On the surface, some cases may not seem suitable for a case manager as you may require straightforward physiotherapy or psychological treatment which could be dealt with by a standard treatment provider. You may also have reasonable mobility and support from friends and family to help with domestic duties as you recover following your injury.

However, cases involving, what seem at the start, to be straightforward fractures and possible surgeries, needing standard treatment to aid recovery can develop to the extent that further and more complex treatment is required.

What is a medico legal report?

A medico-legal report is a document written by a medical professional to support a client in any legal case where you are required to provide medical proof or evidence of injuries sustained in an accident.

“A case manager was instructed on a case involving a motorcyclist who suffered a fractured collarbone. They were initially instructed to facilitate physiotherapy for the client, but following a medico-legal examination, they were recommended for surgery. The case manager was able to arrange a private orthopaedic surgeon consultation in order to arrange the required surgical intervention.

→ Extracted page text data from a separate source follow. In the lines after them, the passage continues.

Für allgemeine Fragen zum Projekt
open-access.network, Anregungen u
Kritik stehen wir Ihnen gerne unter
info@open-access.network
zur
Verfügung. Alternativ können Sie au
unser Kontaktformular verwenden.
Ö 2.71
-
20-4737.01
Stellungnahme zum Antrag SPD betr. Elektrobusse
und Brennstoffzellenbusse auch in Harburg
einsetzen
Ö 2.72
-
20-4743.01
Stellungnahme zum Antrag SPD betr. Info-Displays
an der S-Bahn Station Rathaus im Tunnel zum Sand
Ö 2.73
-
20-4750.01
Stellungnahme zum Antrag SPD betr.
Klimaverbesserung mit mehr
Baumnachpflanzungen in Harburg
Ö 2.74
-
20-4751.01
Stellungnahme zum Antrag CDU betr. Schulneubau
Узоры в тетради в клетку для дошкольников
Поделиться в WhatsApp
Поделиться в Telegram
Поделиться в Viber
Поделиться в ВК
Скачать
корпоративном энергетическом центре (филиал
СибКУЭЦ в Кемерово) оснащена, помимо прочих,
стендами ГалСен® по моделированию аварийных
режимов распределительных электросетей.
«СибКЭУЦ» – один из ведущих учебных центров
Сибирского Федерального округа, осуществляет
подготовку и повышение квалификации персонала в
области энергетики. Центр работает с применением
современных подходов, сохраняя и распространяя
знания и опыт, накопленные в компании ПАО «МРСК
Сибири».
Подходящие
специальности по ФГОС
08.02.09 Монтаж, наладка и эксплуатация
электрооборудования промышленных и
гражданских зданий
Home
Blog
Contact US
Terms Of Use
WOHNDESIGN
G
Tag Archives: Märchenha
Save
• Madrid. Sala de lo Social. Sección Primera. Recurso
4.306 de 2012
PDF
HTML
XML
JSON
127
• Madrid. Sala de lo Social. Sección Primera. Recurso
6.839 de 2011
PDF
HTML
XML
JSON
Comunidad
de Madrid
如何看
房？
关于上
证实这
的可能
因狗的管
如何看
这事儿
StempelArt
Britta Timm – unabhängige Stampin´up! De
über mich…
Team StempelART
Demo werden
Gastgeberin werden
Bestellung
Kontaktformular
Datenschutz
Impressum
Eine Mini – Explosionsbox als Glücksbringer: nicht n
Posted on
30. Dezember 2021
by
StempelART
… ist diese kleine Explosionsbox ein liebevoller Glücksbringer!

The case manager liaised with Minster Law, the client, defendant insurers and the Orthopaedic Surgeon to ensure surgery was arranged and funded. The involvement of the case manager was vital, as trust was already in place with all parties and a swift surgical date was arranged. The client underwent successful surgery followed by further physiotherapy and a gym membership, allowing them to return to work and move forward with their lives much earlier than if the case manager had not been involved.”

“On a different claim, a case manager was instructed on a case involving a motorcyclist who suffered a fractured leg which required surgery and the insertion of metal work. The case manager was initially instructed to facilitate physiotherapy for the client this took place swiftly and saw them improve well physically. The client subsequently struggled with psychological symptoms and CBT treatment was also arranged once the NHS treatment had ceased. They were also left with significant scarring following their surgery and after a medico-legal examination with a plastic surgeon, arranged by the case manager, some scar revision was recommended, with the treatment due to take place shortly. Again, this would not be able to take place so swiftly if a case manager was not on board from the outset.”

These examples give a good indication that the involvement of a case manager is vital in a variety of cases, not just those which are catastrophic, as they can lead to swift interventions when more complex treatment is required during the development of the claim.

Without a case manager being in place in the above examples, there could have been significant delays whilst nominations were made and CVs studied. It then takes time for an immediate needs assessment (INA) to take place and for trust to be built between the you and case manager so you feel comfortable agreeing to the steps being put in place to aid your recovery. It can also take time for the defendant insurers to agree funding.  Overall having a case manager helps provide a smooth transition should further, more complex treatments be required.